▸ Source passage
-- start --

Note that the BP data must exert to the latest years specified here.

Clean and re-run make. The emissions data should now extend to the latest year specified. The data are simply extrapolated, updating emission inventory data (and detailed IEA energy data) will produce a more accurate estimate for recent years.

1.1.2. Adding A New Sector

CEDS has two types of sectors (set in the file Master_Fuel_Sector_List.xlsx):

combustion sectors: Emissions from these sectors use energy data by fuel and sector as driver data. Default emissions are calculated by multiplying an emission factor times fuel consumption (minus an optional control fraction).
non-combustion sectors: Emissions from these sectors use some other data (default is population) as driver data. (Also referred to in CEDS documents as process emissions.) Default emissions are read-in from an external inventory source, user data, or a sector-specific script. Note that, physically, emissions from a CEDS non-combustion sector may be from fuel combustion. This designation refers only to how emissions are calculated within the CEDS system.

-- end --

▸ Listing
-- start --

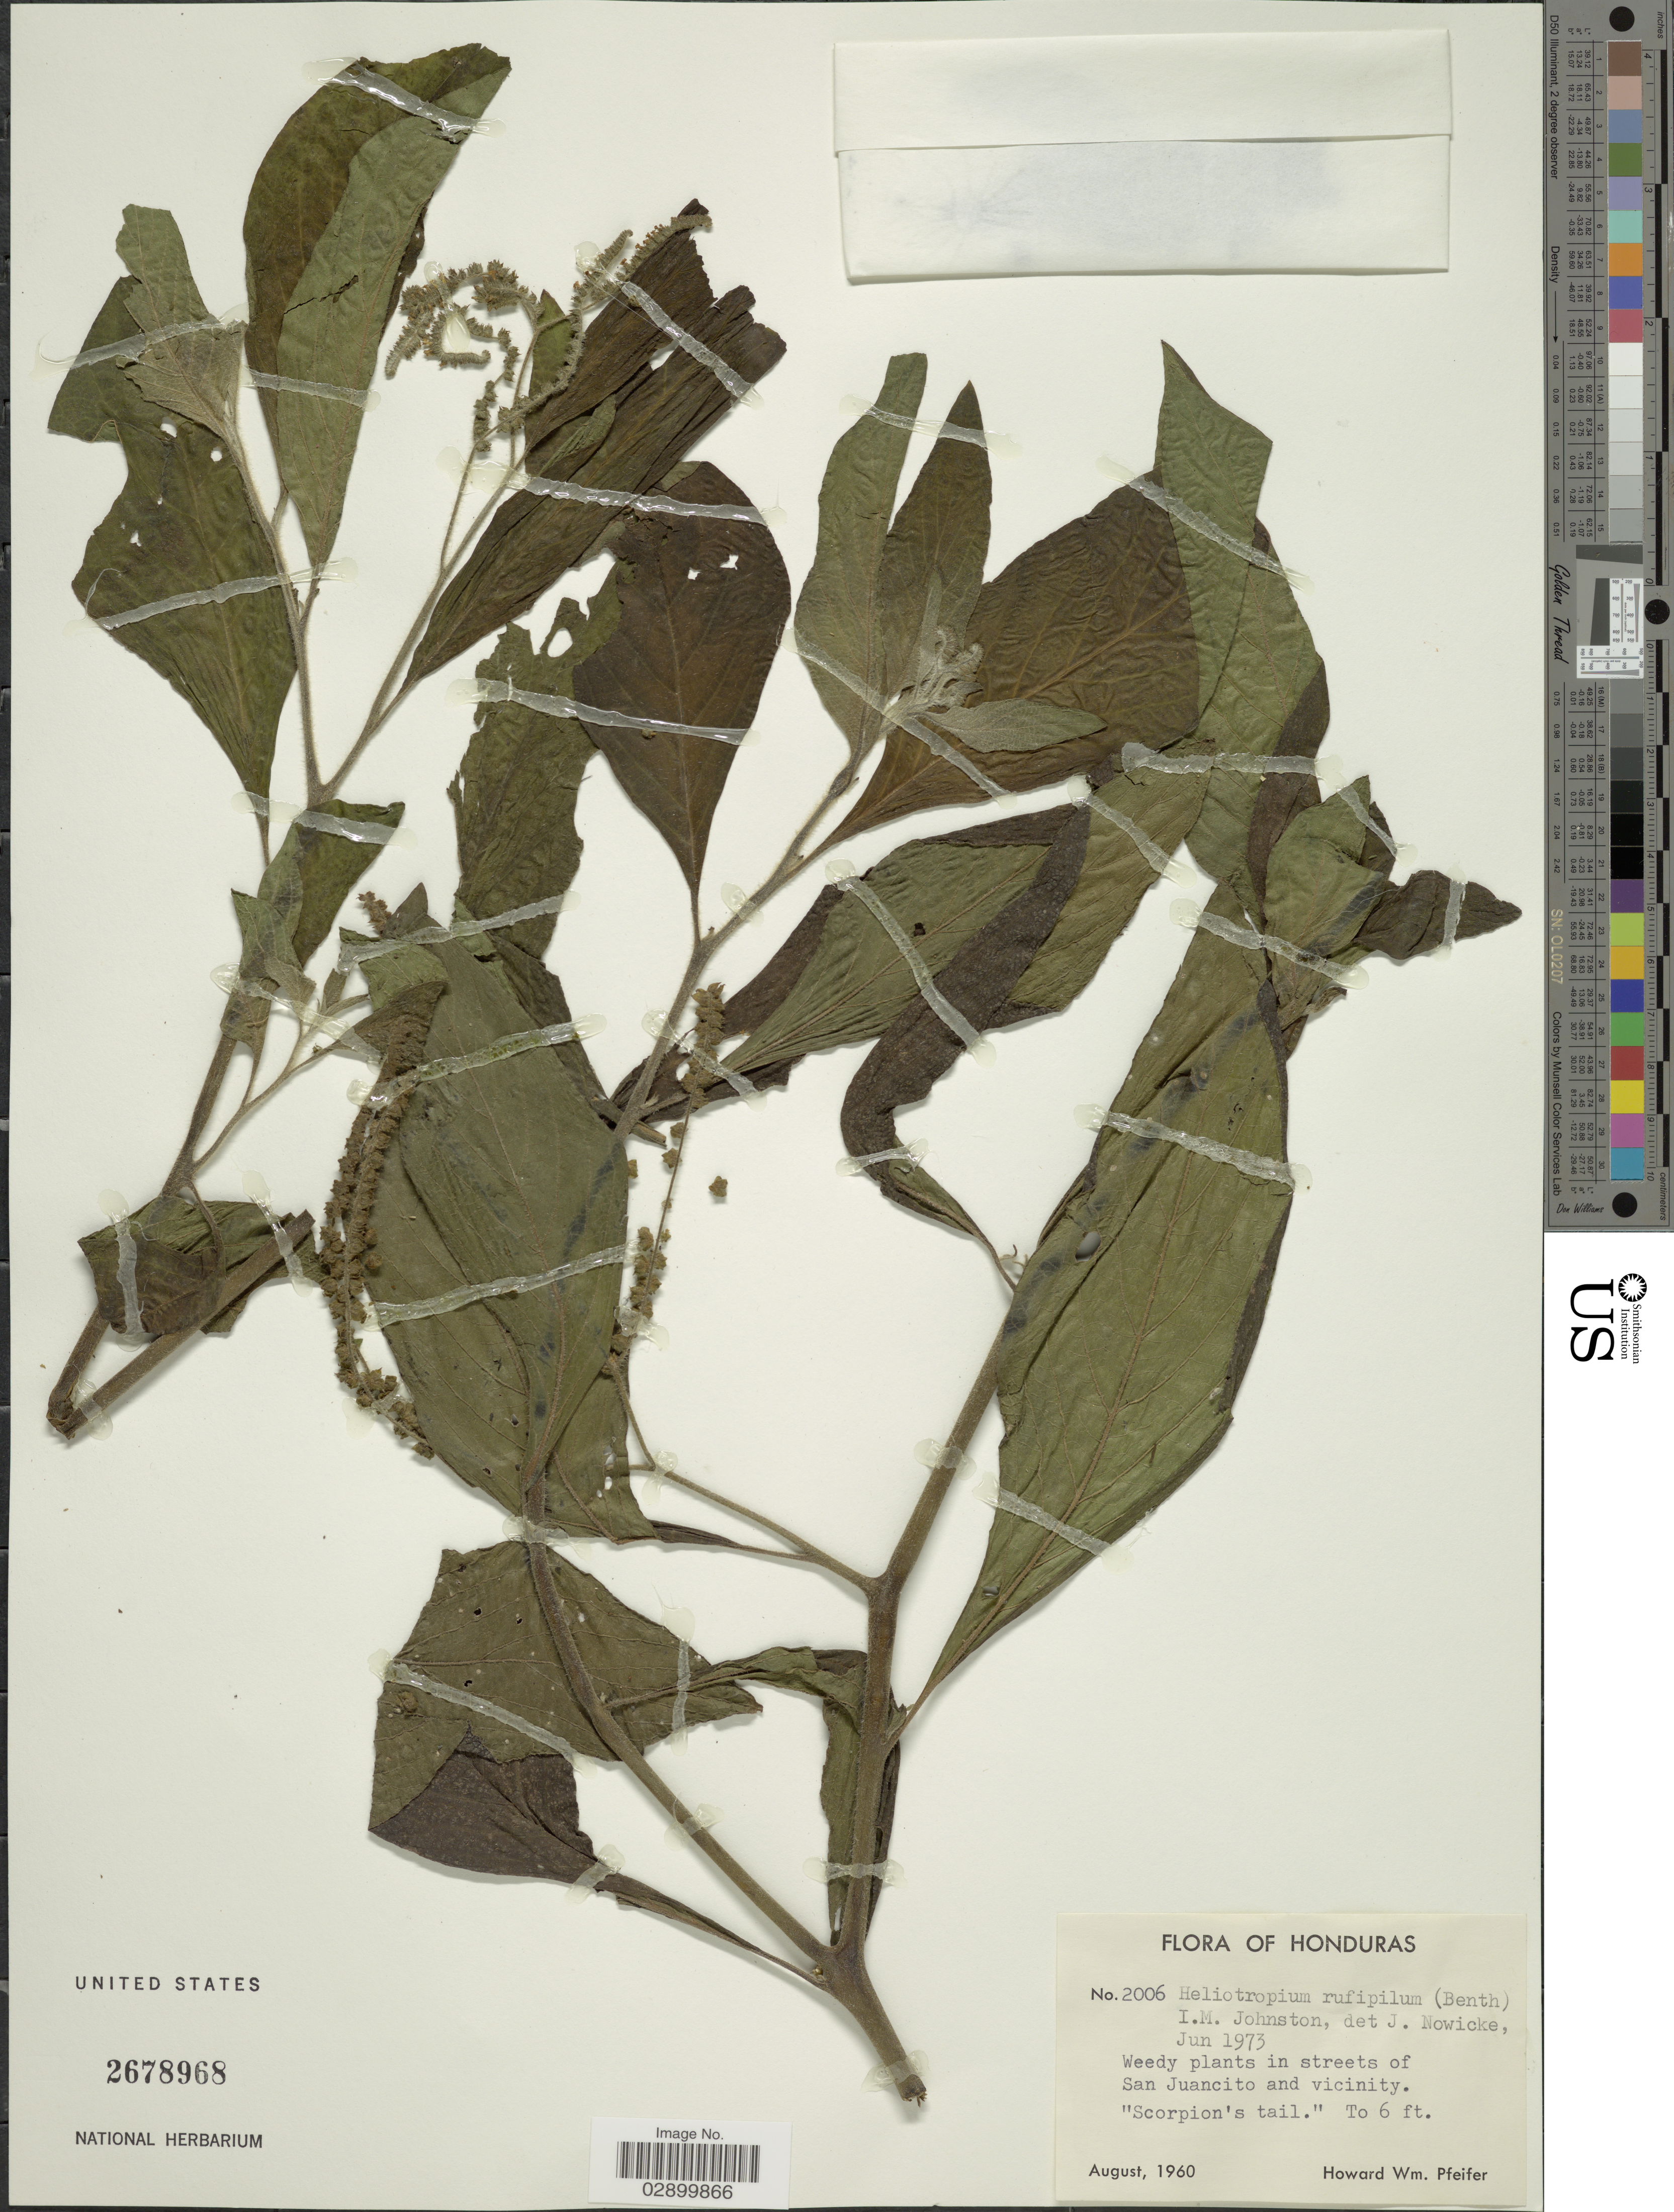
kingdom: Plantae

-- end --
-- start --

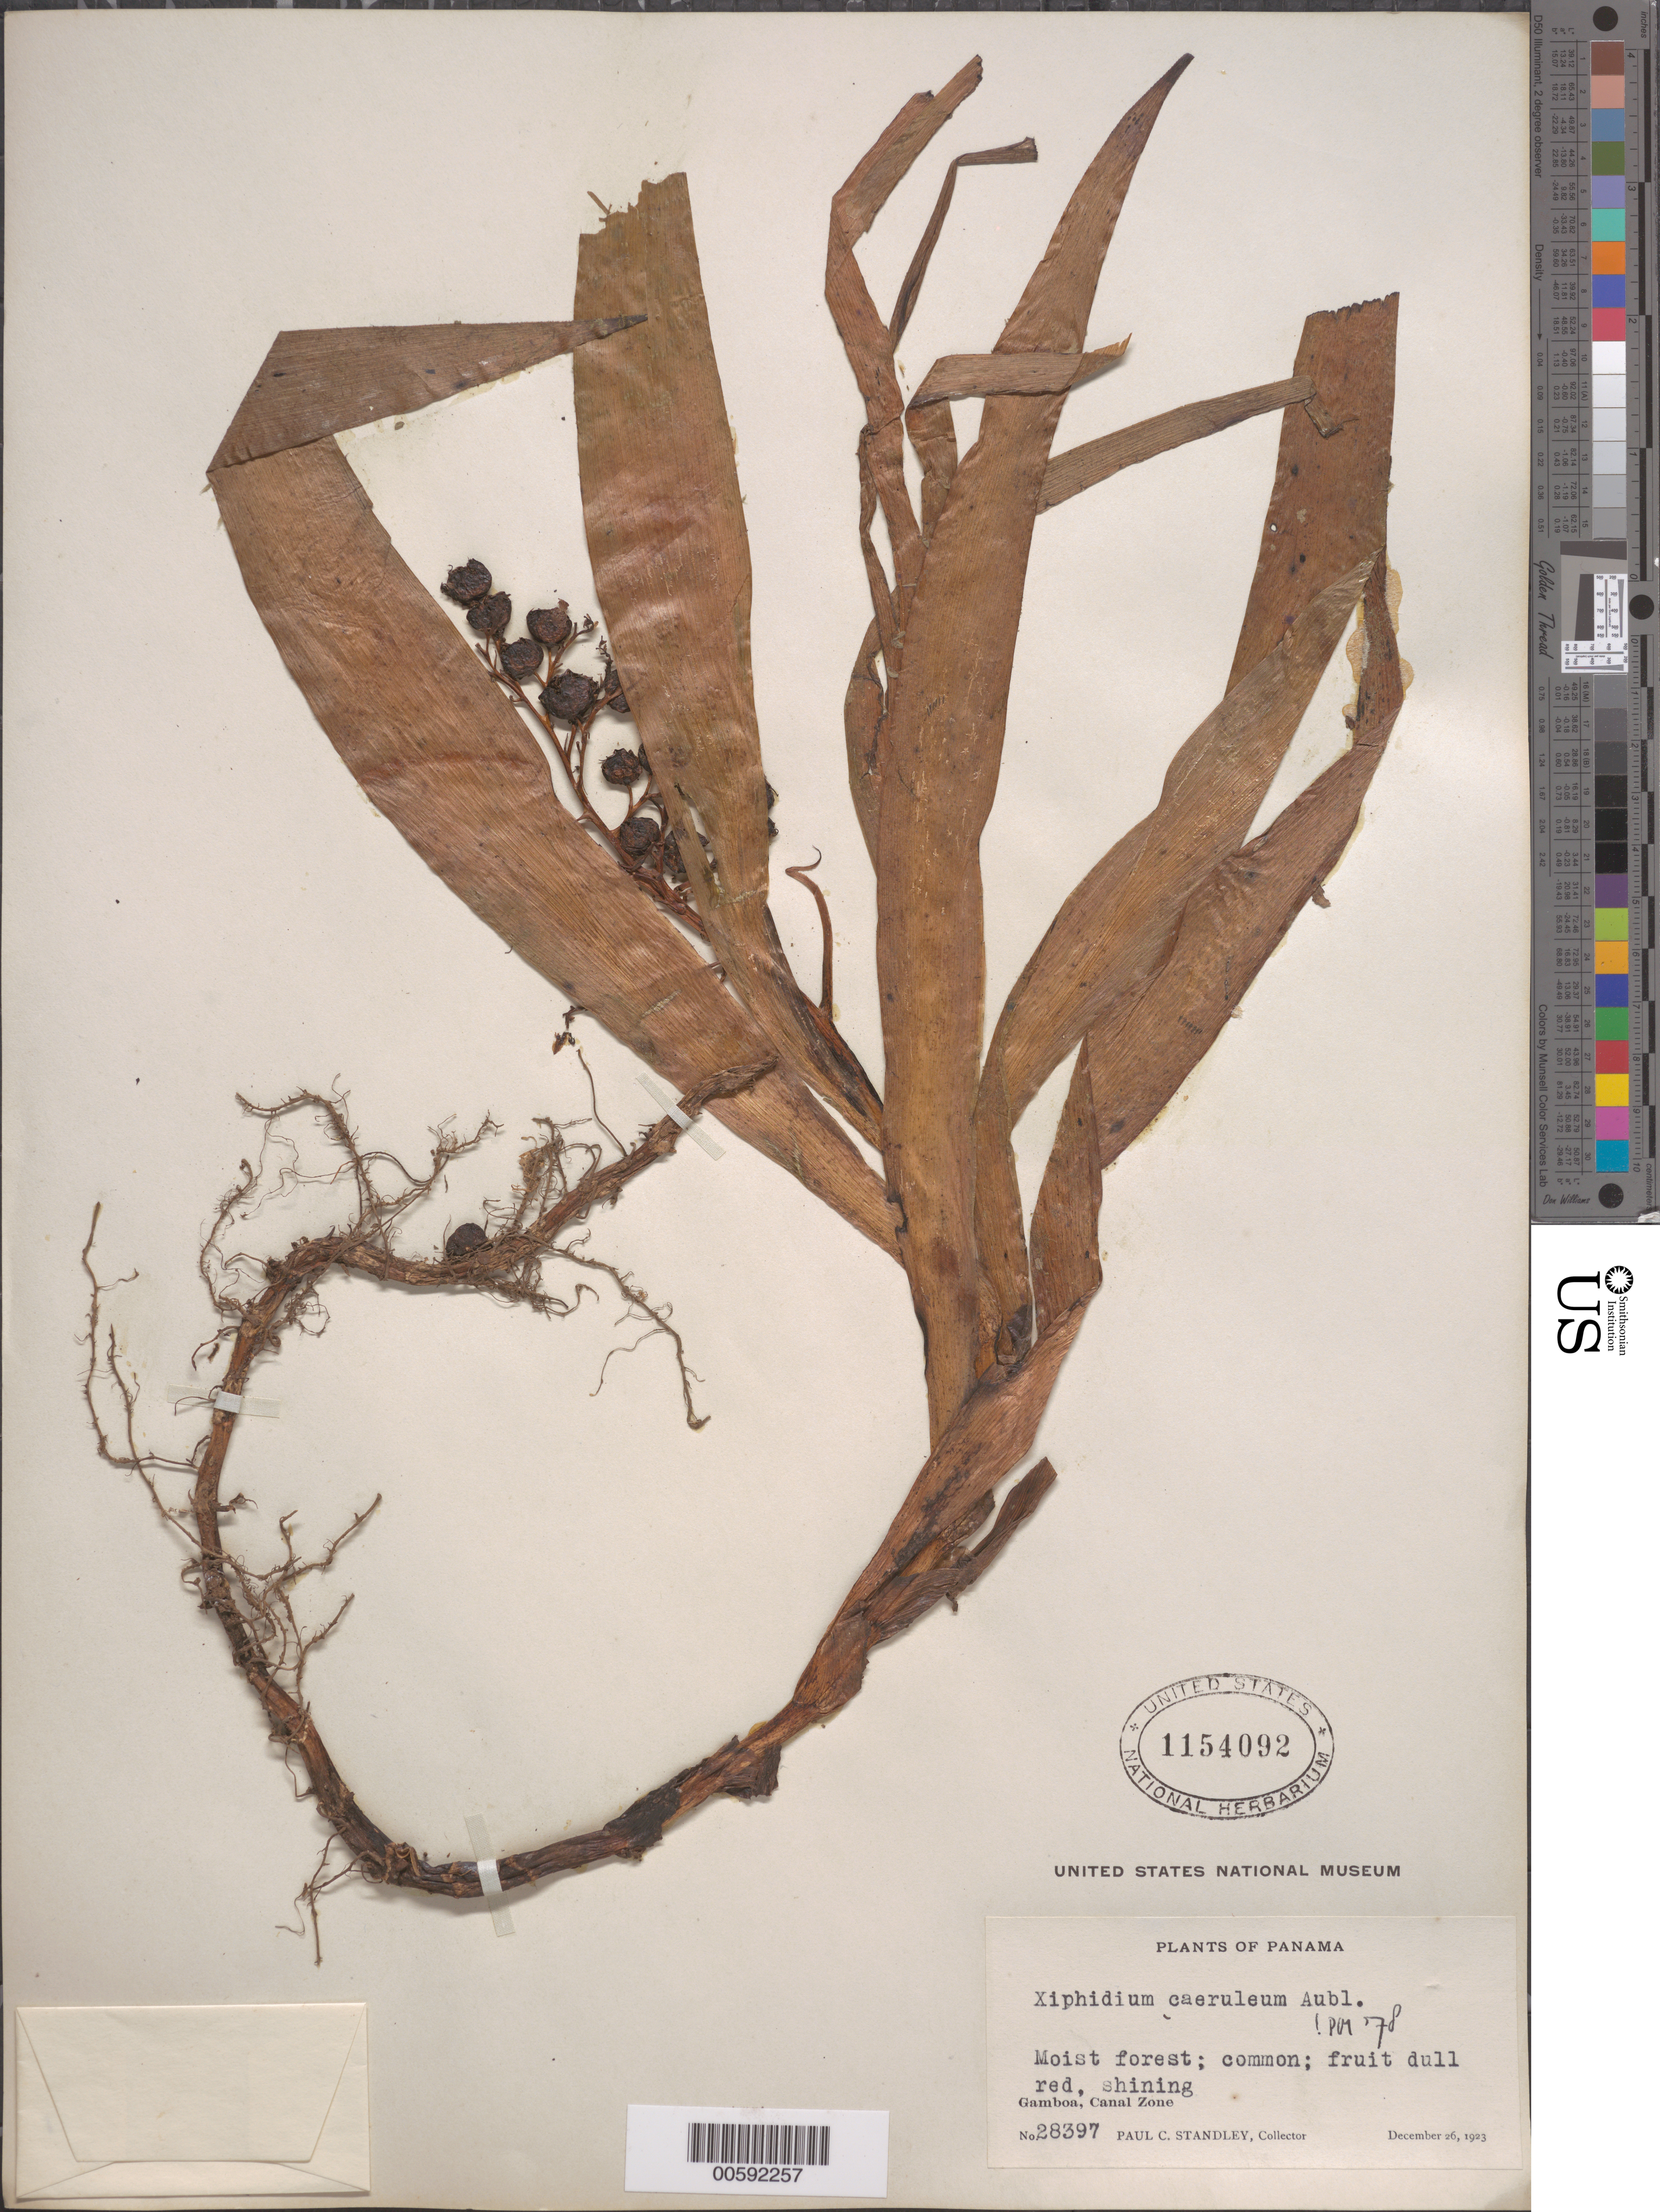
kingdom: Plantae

-- end --

▸ Actions to take
A - List every source that the CEDS documentation passage above gives for reading in default emissions for non-combustion sectors.
B - Carry on the CEDS documentation passage above, starting after its final sentence.

▸ Responses in order
A -
- An external inventory source
- User data
- A sector-specific script

B -
Adding a process (non-combustion) emission sector

In addition to indicating your data’s sector in your data source (the U.* file you used to import the data), you will need to edit 2 files in CEDS. They are:

CEDS/input/mappings/Master_Sector_Level_map.csv
- Add a new row to the spreadsheet where appropriate. The row will contain five columns of data:
  1. The detailed sector name: a unique sector ID (one word)
  2. working sectors v1 and
  3. working sector v2: these can be either your detailed name or a first-level aggregation; I think they may not be used in the model itself but are process documentation
  4. The aggregate sector: if appropriate, the aggregate sector name will be identical to an existing aggregate sector
  5. Figure_sector: this should be identical to an existing Figure_sector: this is the category in which your data will be displayed in CEDS graphical outputs
CEDS/input/mappings/Master_Fuel_Sector_List.xlsx
- Add a new row to the spreadsheet at the appropriate location in the “Sectors” sheet only. This row will contain 4 columns of data:
  1. The detailed sector name
  2. The activity type
  3. Units of analysis
  4. Type: comb (combustion) or NC (non-combustion)

1.2. Energy Data

The core data needed to run the data system is the IEA OECD and non-OECD energy statistics.

1.2.1. Adding or updating the IEA Energy Statistics

The IEA energy statistics database needs to be purchased from the IEA and the data exported into csv format in order to run the CEDS system. The instructions below refer to the cd-rom distribution: the entire IEA energy database needs to be exported for use in the data system.

Steps to import the IEA energy data

Export the statistics for OECD and non-OECD countries into two .csv files
1. The first column is full name (spelled out).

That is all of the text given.